What the task asks: Starting at the line with "9: (701, 46, 0.29)" and going on through the line with "26: (61, 37, 0.46)", reproduce each line in the records below exactly and nothing more.

++++++++

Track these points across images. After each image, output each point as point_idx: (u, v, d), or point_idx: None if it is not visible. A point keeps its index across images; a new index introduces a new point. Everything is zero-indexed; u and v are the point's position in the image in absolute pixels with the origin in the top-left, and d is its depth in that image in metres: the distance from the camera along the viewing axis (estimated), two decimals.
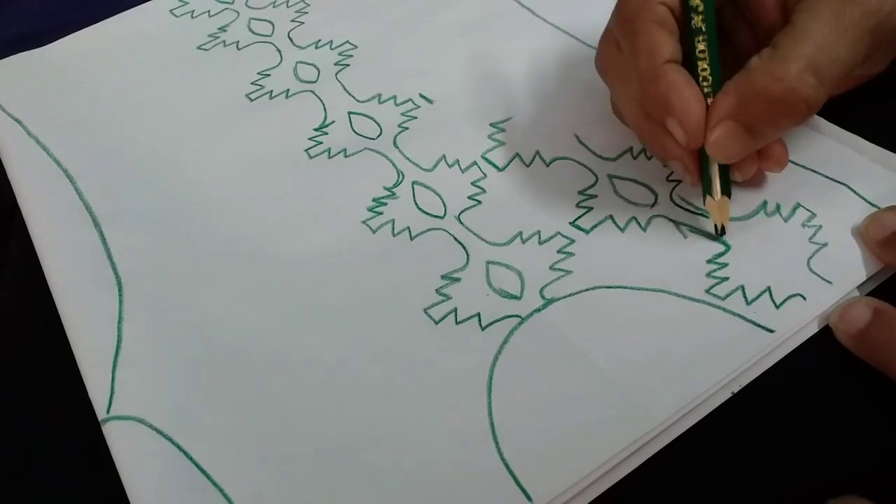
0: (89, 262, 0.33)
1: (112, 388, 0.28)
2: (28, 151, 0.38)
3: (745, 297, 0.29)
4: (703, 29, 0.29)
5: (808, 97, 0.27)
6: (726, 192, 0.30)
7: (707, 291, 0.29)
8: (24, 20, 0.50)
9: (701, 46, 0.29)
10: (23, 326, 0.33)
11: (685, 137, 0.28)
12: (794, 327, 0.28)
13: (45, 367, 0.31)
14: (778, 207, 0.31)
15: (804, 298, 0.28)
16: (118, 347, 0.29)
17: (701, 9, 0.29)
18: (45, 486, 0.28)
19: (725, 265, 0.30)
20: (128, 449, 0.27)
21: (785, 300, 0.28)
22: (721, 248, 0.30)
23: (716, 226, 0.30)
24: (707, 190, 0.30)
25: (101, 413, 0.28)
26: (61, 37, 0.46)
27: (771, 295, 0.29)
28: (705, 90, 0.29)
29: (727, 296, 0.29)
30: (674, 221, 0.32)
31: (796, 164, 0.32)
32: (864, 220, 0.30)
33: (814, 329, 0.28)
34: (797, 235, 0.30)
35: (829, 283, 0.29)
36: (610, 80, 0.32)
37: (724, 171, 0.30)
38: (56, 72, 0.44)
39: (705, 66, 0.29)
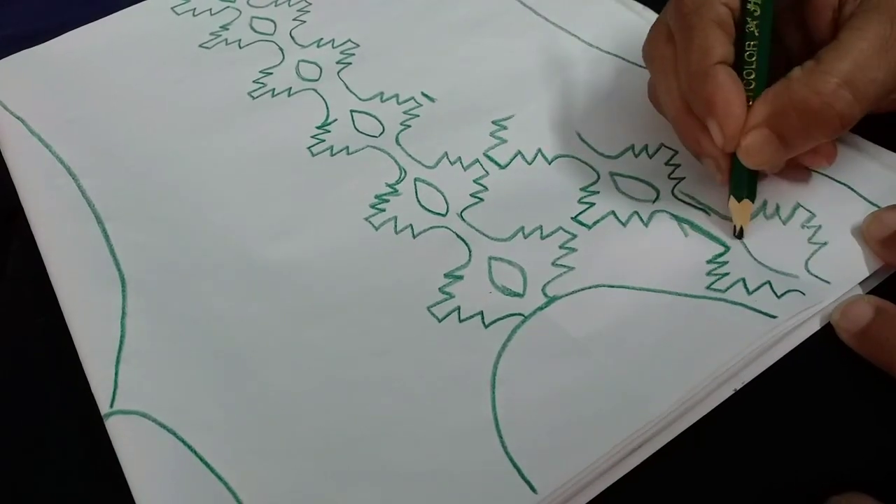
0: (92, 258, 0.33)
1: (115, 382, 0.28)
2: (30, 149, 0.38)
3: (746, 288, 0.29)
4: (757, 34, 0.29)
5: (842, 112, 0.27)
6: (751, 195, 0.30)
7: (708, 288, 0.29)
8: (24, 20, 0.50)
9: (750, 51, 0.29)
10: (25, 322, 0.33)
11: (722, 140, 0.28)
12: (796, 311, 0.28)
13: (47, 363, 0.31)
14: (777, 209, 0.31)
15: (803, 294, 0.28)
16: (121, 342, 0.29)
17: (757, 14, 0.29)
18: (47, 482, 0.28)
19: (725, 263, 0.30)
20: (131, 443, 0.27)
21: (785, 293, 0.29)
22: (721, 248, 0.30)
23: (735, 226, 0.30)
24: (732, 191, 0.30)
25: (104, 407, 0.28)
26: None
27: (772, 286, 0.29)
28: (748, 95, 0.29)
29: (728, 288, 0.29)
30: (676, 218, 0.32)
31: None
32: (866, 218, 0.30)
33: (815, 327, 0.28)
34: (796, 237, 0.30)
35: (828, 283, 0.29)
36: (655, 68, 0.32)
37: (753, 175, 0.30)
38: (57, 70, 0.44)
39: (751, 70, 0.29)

++++++++

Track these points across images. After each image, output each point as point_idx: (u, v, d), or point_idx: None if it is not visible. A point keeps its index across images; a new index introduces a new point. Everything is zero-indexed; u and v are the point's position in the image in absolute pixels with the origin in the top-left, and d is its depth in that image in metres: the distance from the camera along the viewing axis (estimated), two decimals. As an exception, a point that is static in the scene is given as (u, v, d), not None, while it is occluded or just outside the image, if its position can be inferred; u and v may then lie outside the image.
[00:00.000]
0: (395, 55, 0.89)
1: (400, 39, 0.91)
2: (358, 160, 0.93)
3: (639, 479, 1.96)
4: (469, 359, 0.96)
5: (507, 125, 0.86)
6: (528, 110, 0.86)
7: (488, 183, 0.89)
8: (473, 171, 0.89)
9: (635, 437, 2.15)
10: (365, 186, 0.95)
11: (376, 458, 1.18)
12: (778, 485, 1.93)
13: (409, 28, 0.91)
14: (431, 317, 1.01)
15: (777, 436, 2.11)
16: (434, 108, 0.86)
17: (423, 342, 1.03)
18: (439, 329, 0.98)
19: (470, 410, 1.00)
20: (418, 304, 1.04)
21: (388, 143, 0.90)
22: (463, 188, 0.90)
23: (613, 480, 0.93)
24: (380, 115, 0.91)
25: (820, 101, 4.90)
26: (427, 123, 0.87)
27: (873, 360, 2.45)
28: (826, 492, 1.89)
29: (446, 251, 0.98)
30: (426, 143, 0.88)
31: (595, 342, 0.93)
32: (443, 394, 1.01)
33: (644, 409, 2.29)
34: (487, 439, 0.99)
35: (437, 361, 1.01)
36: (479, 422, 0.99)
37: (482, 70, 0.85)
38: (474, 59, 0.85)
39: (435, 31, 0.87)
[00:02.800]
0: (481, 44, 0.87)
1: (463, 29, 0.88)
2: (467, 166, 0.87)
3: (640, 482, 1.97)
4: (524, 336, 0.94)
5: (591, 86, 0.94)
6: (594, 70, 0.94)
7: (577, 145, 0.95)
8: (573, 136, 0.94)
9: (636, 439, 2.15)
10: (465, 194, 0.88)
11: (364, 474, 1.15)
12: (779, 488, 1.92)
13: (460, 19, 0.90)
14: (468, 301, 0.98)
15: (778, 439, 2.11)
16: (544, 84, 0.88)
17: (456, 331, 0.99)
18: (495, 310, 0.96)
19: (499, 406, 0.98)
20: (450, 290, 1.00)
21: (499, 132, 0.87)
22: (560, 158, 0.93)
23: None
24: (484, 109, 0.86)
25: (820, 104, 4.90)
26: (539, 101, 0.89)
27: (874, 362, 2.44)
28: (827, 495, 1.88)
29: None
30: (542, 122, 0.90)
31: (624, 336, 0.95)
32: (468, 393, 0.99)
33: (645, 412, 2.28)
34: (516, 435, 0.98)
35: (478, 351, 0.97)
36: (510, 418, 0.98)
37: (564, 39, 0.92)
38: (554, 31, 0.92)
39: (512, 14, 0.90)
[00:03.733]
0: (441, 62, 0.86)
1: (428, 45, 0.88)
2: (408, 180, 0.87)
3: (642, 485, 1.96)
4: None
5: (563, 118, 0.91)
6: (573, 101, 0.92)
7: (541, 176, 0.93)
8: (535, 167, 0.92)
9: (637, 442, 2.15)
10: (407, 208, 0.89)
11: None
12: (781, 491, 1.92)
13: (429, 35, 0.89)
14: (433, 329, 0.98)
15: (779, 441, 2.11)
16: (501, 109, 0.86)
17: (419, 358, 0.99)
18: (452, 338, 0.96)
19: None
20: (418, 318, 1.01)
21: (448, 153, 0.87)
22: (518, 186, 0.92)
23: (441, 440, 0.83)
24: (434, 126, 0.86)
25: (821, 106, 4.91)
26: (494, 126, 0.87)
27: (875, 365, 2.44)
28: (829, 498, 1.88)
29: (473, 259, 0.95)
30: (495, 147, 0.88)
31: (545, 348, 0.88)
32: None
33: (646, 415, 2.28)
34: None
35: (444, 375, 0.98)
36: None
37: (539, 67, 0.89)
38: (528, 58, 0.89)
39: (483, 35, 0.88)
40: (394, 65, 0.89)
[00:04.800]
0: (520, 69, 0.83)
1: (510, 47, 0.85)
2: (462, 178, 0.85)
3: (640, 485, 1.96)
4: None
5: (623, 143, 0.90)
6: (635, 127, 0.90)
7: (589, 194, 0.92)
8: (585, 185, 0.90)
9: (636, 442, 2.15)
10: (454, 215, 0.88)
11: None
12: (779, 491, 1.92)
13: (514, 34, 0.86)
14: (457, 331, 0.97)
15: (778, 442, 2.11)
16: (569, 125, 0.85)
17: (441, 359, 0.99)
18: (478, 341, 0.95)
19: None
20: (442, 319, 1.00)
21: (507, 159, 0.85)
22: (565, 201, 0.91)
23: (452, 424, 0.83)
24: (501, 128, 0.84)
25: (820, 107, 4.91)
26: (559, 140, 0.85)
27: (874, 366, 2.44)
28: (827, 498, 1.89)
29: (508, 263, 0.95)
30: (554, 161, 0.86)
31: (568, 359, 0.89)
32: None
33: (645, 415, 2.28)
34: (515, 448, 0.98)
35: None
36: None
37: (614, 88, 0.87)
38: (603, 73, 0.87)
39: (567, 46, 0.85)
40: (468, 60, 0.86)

++++++++

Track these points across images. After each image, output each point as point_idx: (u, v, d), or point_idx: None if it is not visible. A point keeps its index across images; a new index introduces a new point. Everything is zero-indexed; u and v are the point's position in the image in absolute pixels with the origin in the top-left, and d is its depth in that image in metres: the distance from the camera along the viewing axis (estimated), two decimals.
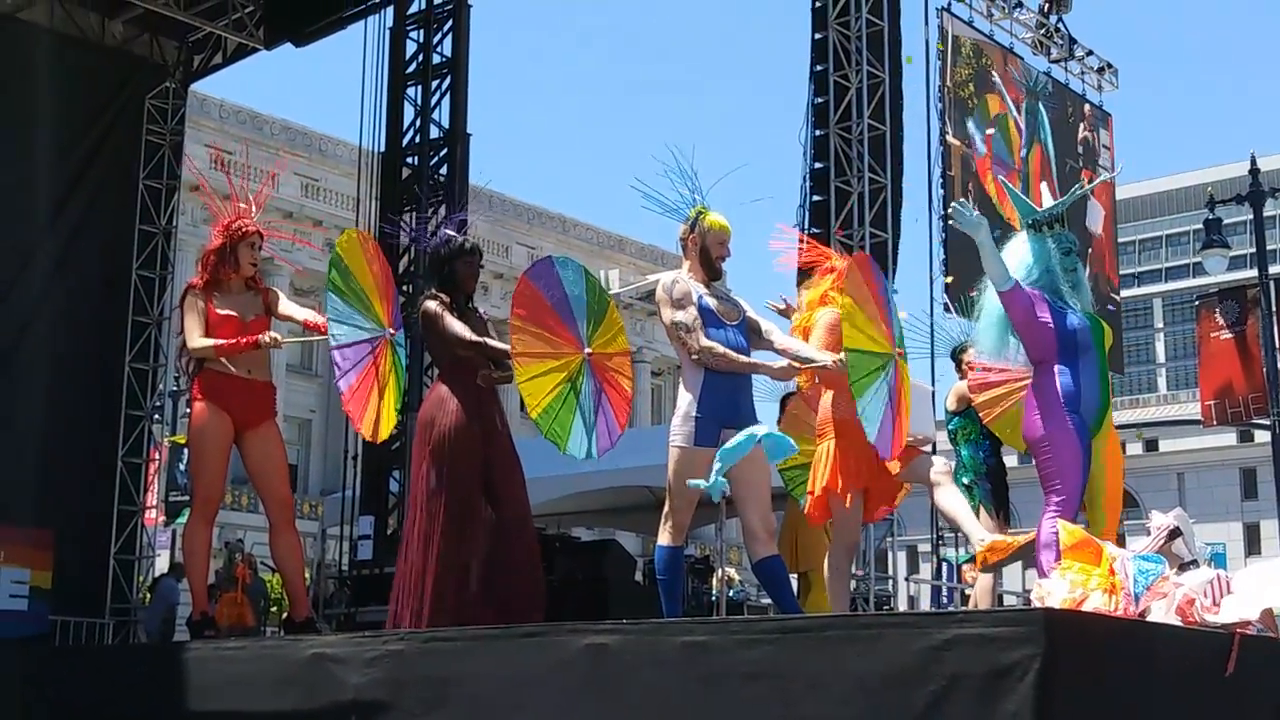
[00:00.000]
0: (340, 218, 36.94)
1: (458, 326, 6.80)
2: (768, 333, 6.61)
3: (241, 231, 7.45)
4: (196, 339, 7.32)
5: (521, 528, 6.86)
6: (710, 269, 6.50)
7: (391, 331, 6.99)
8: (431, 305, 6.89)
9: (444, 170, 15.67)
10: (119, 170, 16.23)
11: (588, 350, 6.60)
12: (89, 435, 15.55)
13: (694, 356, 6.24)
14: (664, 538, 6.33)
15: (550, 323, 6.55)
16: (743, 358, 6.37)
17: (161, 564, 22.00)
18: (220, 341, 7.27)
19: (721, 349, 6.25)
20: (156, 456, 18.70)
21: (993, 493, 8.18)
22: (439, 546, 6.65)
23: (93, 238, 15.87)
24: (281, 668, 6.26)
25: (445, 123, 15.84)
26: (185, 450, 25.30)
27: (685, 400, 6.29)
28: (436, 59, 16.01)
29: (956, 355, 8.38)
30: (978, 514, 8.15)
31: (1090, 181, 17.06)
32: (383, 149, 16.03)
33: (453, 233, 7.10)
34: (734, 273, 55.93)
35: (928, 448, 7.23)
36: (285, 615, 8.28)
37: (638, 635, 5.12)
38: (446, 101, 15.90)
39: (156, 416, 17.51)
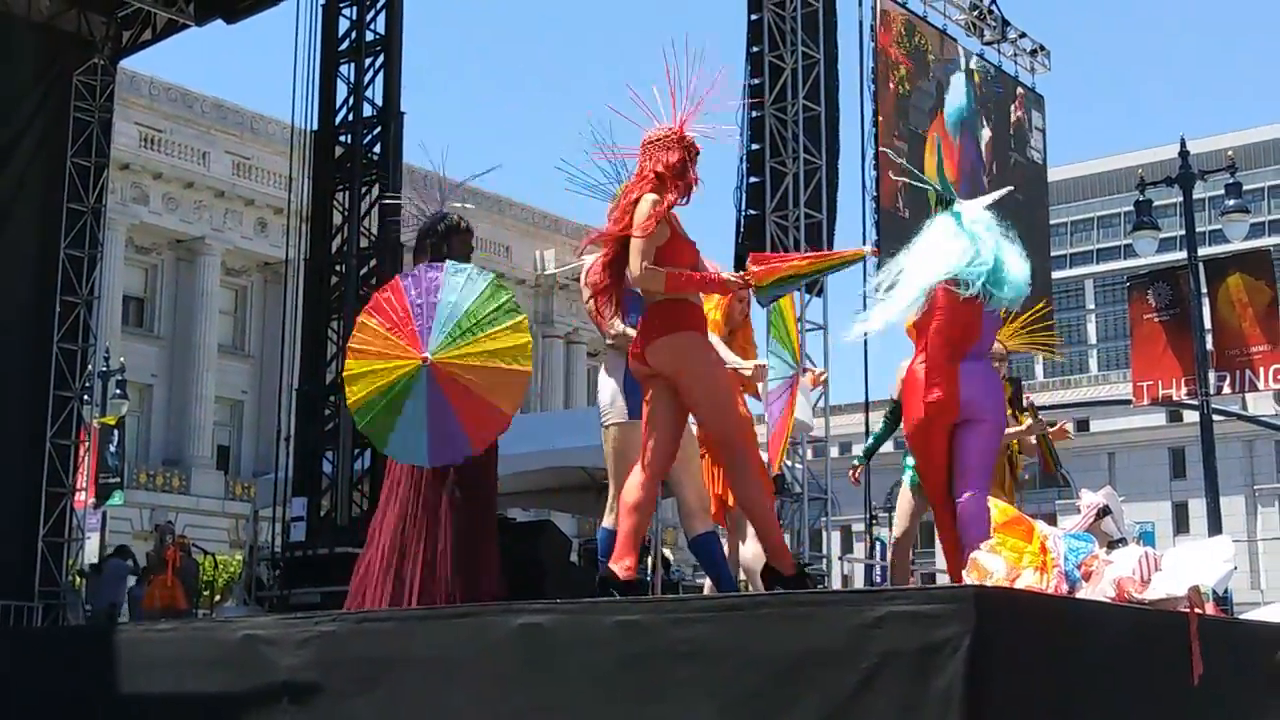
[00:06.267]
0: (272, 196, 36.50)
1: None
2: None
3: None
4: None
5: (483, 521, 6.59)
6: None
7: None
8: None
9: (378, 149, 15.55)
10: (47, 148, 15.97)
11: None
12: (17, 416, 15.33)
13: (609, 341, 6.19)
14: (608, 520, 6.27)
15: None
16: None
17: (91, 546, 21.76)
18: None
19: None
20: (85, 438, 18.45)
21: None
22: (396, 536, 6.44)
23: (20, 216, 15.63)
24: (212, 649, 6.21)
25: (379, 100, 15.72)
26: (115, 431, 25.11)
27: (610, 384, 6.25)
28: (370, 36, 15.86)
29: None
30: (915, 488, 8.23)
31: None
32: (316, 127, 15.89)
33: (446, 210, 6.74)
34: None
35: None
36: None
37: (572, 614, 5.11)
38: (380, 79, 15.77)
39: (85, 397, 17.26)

++++++++

Final answer:
9: (701, 46, 0.29)
10: (23, 326, 0.33)
11: (685, 137, 0.28)
12: (794, 327, 0.28)
13: (45, 367, 0.31)
14: (778, 207, 0.31)
15: (804, 298, 0.28)
16: (118, 347, 0.29)
17: (701, 9, 0.29)
18: (45, 486, 0.28)
19: (725, 265, 0.30)
20: (128, 449, 0.27)
21: (785, 300, 0.28)
22: (721, 248, 0.30)
23: (716, 226, 0.30)
24: (707, 190, 0.30)
25: (101, 413, 0.28)
26: (61, 37, 0.46)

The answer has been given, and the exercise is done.